Можете судить меня со всей строгостью — видит Бог, я провела за этим все последующие годы, — но я решила воспользоваться своим правом контролировать свою детородность, как любила говорить Маргарет Сэнгер, и сообщила Скотту о своем решении.
— Я не могу, Део. Сейчас совсем не время. Я буду ужасно со всеми обращаться, если пойду до конца, я точно знаю. Это испортит нам жизнь. Мы только-только встали на ноги. Я не хочу стать фабрикой по производству детей, я так не могу.
Он тоже не хотел подобной жизни.
— Да, хорошо, я понимаю. — И на смену полному ужасу, отразившемуся в его взгляде, когда я сказала, что беременна, пришло облегчение.
Пока мы были в Нью-Йорке, Скотт дал интервью репортеру из «Нью-Йорк Уорлд», который, прочитав рассказы Скотта о феминистках, а теперь еще и роман, хотел узнать мнение Скотта о женщинах в современном обществе.
— Я считаю, что просто любить и делать это хорошо — достойная работа для любой женщины, — заявил Скотт. — Если она содержит дом в порядке и хорошо выглядит, встречая мужа с работы, любит этого парня, помогает ему и вдохновляет его, думаю, такая работа будет для нее настоящим спасением.
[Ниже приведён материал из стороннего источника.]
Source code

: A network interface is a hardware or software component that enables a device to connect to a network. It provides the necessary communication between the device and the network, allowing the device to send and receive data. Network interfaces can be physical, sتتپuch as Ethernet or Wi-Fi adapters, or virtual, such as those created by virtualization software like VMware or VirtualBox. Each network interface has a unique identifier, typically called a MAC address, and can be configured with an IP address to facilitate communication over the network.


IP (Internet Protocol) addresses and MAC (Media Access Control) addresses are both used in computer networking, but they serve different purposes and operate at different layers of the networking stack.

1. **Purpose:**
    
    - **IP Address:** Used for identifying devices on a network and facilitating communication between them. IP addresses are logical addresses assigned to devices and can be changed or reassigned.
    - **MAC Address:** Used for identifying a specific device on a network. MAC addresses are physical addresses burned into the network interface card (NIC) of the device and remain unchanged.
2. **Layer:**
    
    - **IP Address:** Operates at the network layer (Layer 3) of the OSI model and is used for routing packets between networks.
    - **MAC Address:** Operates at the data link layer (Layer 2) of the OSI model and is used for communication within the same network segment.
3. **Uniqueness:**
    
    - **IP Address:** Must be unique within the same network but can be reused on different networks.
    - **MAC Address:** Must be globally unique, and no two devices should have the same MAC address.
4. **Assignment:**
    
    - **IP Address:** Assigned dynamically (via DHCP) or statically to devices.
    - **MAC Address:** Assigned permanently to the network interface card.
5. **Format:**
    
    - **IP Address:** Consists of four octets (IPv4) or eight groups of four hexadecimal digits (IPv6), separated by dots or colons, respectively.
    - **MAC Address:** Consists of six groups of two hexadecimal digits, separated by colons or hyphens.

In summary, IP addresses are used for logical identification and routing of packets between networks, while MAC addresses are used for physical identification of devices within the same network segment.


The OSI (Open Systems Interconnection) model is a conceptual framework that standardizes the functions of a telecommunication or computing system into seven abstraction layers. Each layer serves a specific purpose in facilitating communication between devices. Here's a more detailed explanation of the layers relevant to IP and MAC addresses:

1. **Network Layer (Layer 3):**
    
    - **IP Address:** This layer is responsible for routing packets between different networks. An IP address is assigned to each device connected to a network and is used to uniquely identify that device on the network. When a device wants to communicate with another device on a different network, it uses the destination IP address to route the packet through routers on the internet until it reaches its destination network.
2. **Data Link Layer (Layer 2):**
На этом месте я выскользнула на улицу и отправилась на прием к врачу, который, как я слышала, надежен и неговорлив и помогает с любыми «женскими проблемами». Он дал мне те самые маленькие желтые таблетки, от которых я когда-то отказалась.
Неделю спустя Скотт растолкал меня с криком:
— Придумал! Зельда, ты не поверишь! Я все понял во сне! — Он включил лампу и схватил с прикроватной тумбочки блокнот и карандаш. — Это гениально. Клерк, который хотел раньше быть почтальоном, тешит себя напрасными иллюзиями, будто станет президентом…
Мне казалось, это Скотт тешит себя напрасными иллюзиями.
— Три акта, — объявил он, царапая что-то в блокноте. — Бродвей будет в восторге!
Я все еще терла глаза, пытаясь развеять сонливость.
— Мы сколотим на этом состояние! Мне больше не придется писать беллетристику, чтобы заработать на жизнь. — Он швырнул блокнот на тумбочку. — Прощай, «Сатедей ивнинг пост»! Прощай, «Херст»! С успешного шоу на Бродвее нам еще много лет будут идти отчисления. Я стану миллионером еще до тридцати, Зельда. — Он выпрыгнул из кровати и снова схватил блокнот. — Конечно, нам нужно будет снова переехать в Нью-Йорк… Засыпай, дорогая, увидимся утром.
Однажды в конце марта, когда я вернулась с собрания Женского комитета по модернизации Сент-Пола, няня, которая настаивала, чтобы мы звали ее Няней, встретила меня у двери со Скотти на руках. Я потянулась за малышкой, но няня, фыркнув, не отдала мне дочь и сказала с жестким норвежским акцентом:
— Вам сообщение от мистера Гарольда Обера.
— Мне? Вы, наверное, имели в виду — для мистера Фицджеральда?
— Нет, — обиделась она. — Я не делаю такой ошибки. Номер написан в блокноте, — она указала мне на салон с таким видом, будто отсылала меня в свою комнату, хотя и была всего на год старше.
Скотт настоял, чтобы мы наняли именно такую девушку.
— Ладлоу как-то рассказывал, что его нянюшка могла разрезать кусок мяса, просто посмотрев на него нахмуренно. Все дети Фаулеров боялись ее до дрожи, и это по-настоящему держало их в узде.
— Из-за нее у малышки будут кошмары.
— Из-за нее у малышки будут правила и дисциплина — то, чего мы ей дать точно не сможем.
— Хорошо, спасибо, — сказала я Няне. — Только возьму малышку и…
— У нее грязные пеленки, — откликнулась Няня, уже уходя по коридору. — Мы никак не можем позволить, чтобы вы взяли ее на руки в таком состоянии.
«Нет, — подумала я, глядя, как Скотти удаляется, глядя на меня через плечо Няни широко распахнутыми глазами, — не можем. Мы никак не можем терпеть эту Боевую Няню».